Friedman was living in the 1700’s when he wrote that.

Like most of the original liberal vision articulated fresh after emancipation from tradition, the notion of harmonious self-organization without politics fell afoul of subsequent history. In particular it fell afoul of capitalism. In other words its own logic doomed it. The absence of power relationships inside the magic of a marketplace is an illusion. They persist, if at first only in a highly diffuse manner. The accretion of wealth and its persistence through time undermined the utopia of a pure Smithian vision. Friedman ought to have realized this, but he was so caught up by the purity and glare of the magic that he continued to proselytize naively long after power had debased the original idea.

And it was in opposition to that debasement that societies throughout the industrial world established democracies. In other words societies re-introduced politics as an organizing principle to offset the failings of the market. Democratic governance is overtly political. It is a method of organizing power relationships. It is thus, and also overtly, a constraint on freedom. By this I mean that the utopian freedom of the 1700’s, which remains the core vision of orthodox economic theory, was self-defeating because it failed to take into account the subsequent distribution of wealth. That distribution undermines the price mechanism by concentrating power in the hands of successful capitalists. And, since the market is the central source of social cohesion in the orthodox model, that places capitalists at the epicenter of power. Politics is thus no longer diffused. Everyone is not equal, but traditional pre-industrial style imbalances resurge. That resurgence engenders a response which is to curtail the freedom of capitalists by balancing their interests with those of other groups acting as groups not as individuals.

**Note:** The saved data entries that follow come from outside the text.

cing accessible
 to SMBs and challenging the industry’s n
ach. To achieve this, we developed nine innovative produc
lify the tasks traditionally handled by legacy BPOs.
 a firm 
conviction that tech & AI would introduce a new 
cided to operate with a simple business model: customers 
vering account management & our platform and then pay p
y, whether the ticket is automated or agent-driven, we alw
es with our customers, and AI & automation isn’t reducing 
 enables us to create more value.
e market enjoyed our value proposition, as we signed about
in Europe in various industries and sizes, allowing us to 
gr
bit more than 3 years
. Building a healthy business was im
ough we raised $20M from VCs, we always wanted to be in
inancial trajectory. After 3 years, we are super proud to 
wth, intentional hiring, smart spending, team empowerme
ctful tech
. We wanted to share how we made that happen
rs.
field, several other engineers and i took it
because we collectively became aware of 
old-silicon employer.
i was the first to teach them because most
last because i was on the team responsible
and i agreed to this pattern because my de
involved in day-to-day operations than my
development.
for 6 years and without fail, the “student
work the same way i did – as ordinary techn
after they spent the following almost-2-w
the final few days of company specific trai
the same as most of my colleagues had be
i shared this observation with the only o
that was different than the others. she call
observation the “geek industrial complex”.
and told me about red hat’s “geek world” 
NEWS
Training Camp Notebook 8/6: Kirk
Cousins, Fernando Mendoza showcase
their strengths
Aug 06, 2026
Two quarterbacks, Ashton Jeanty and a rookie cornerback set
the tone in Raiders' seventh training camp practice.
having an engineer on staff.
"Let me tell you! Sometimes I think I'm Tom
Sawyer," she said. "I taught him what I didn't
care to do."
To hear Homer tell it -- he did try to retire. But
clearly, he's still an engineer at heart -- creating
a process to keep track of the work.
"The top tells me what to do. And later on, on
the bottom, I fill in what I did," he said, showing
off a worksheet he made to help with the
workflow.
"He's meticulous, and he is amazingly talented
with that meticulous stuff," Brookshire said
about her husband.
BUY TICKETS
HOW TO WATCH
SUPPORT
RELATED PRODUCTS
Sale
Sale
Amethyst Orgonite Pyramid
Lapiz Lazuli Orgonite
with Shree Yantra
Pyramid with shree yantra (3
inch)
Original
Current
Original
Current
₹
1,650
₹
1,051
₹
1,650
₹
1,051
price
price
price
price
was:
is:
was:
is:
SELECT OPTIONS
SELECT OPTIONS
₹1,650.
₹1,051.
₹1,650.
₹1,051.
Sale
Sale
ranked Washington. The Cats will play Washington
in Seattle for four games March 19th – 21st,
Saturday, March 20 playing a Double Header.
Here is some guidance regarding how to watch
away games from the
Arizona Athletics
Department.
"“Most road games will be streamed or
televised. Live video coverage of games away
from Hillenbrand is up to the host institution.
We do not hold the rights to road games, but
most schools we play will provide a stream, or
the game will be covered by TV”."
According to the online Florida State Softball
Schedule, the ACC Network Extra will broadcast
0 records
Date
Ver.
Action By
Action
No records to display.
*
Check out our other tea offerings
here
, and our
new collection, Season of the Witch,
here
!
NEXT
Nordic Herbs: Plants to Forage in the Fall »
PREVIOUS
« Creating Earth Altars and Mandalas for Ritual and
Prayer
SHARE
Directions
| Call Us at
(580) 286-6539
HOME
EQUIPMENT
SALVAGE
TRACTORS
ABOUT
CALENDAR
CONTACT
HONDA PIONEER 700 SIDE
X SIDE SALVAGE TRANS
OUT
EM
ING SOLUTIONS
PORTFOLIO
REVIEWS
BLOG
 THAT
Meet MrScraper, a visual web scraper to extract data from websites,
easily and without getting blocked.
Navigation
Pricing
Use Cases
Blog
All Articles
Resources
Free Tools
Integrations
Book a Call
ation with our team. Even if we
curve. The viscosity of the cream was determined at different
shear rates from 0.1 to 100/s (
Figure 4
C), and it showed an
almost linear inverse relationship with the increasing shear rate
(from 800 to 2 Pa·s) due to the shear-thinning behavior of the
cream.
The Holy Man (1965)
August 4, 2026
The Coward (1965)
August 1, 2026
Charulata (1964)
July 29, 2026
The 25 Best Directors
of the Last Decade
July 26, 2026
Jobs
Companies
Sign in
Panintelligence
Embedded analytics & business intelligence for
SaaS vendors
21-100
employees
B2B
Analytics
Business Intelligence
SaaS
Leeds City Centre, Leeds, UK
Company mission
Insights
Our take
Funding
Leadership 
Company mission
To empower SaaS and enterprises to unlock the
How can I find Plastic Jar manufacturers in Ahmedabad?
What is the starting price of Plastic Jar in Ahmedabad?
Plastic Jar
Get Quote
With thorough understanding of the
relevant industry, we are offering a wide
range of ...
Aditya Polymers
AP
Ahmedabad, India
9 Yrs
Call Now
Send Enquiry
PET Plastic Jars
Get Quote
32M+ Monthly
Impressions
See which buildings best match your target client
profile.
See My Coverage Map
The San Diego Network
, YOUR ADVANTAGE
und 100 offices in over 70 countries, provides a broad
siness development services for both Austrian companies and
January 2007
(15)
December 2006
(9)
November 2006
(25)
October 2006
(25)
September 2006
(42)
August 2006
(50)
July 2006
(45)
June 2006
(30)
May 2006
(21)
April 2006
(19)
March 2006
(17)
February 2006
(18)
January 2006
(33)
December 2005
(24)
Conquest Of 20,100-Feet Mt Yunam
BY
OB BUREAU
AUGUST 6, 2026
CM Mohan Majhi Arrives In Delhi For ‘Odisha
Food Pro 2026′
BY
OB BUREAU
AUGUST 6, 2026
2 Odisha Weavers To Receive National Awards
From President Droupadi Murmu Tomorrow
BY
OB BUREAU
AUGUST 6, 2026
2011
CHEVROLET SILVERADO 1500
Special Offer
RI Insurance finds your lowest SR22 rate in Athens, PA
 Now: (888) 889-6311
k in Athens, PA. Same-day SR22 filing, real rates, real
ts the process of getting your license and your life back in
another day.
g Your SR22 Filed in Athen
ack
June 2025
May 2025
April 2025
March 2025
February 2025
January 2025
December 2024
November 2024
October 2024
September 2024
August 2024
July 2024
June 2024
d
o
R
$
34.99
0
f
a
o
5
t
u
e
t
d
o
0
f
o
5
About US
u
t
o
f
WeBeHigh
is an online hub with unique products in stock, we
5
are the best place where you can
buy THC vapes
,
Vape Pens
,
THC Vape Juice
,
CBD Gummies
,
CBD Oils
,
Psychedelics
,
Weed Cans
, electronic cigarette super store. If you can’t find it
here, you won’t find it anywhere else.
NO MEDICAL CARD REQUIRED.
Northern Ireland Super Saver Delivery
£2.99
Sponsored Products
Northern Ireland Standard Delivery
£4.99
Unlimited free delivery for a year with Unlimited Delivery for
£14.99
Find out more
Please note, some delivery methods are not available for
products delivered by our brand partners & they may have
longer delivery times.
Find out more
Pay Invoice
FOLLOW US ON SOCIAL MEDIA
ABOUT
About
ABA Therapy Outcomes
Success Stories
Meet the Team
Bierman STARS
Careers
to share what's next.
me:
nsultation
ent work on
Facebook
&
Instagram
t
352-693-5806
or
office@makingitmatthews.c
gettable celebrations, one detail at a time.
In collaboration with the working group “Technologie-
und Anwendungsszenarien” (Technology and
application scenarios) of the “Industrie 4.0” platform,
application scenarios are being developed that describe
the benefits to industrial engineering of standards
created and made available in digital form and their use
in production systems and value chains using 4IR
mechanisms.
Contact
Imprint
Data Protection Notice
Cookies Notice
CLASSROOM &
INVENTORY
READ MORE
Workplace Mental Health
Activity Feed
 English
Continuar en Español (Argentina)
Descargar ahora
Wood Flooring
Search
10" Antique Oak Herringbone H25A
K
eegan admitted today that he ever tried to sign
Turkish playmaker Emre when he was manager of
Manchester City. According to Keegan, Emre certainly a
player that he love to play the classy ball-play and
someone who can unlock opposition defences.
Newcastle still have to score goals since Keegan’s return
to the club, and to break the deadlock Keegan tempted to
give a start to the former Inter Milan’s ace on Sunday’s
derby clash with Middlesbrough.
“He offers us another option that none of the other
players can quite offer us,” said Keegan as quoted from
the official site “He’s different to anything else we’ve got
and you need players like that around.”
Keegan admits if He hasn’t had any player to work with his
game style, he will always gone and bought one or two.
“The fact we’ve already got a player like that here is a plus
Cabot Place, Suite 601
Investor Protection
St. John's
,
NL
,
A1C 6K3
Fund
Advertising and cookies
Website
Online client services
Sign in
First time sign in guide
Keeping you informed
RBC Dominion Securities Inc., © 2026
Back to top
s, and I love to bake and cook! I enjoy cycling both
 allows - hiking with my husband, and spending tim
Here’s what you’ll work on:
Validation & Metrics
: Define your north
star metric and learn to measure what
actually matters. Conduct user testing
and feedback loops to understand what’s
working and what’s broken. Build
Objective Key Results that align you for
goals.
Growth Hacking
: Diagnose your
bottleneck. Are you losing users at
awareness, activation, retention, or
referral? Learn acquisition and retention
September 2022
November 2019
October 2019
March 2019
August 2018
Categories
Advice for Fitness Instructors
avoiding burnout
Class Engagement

In this way democracy is a return to the medieval politics of conflicting group interests, now re-articulated in modern terms, and the overthrow of the 1700’s vision of individual interests and harmonious coordination. This reversion is what allowed Marx to refer to traditional medieval governance as the “democracy of unfreedom”.

It is this narrative that leads me to argue that orthodox economics is inherently anti-democracy.

It is also what leads modern market advocates to decry the study of distribution of income and wealth as irrelevant. To them it is. But to a society where politics is no longer expunged, and where the original utopian vision of harmonious coordination has broken down because of the resurgence of power relationships based upon group interests, distribution is crucial. It is paramount. Distribution in this post-utopia is the basis of power. The market manifestly did not usurp politics as the primary coordinating principle of society. The price system does not work as efficiently as Friedman and his ilk imagined. This is not because it is falsely conceived, or improperly articulated. It is because it fails in the presence of humans. It is a pipe dream in the context of human experience. It is in conflict with reality.

So when orthodox economists seek to impose their vision on society, when they advocate the elimination of what they see as barriers to the efficient working of the market, they are seeking to convert concrete realities into illusory, magical and unattainable abstractions. To persist in this endeavor despite the empirical counterpoint is to defy the democratic urge to offset the concentration of power within the market. A concentration which, by its very existence, denies the validity of orthodoxy.

But they persist. They write articles objecting to studies of inequality. They declare inequality irrelevant.

They thus declare their opposition to democracy. To them it is democracy that is irrelevant. To them the market is sufficient governance. It will mediate and resolve everything. Democracy, by recognizing reality rather than pipe dreams, albeit clever pipe dreams, must thus be opposed.

Yes orthodox economists are anti-democracy.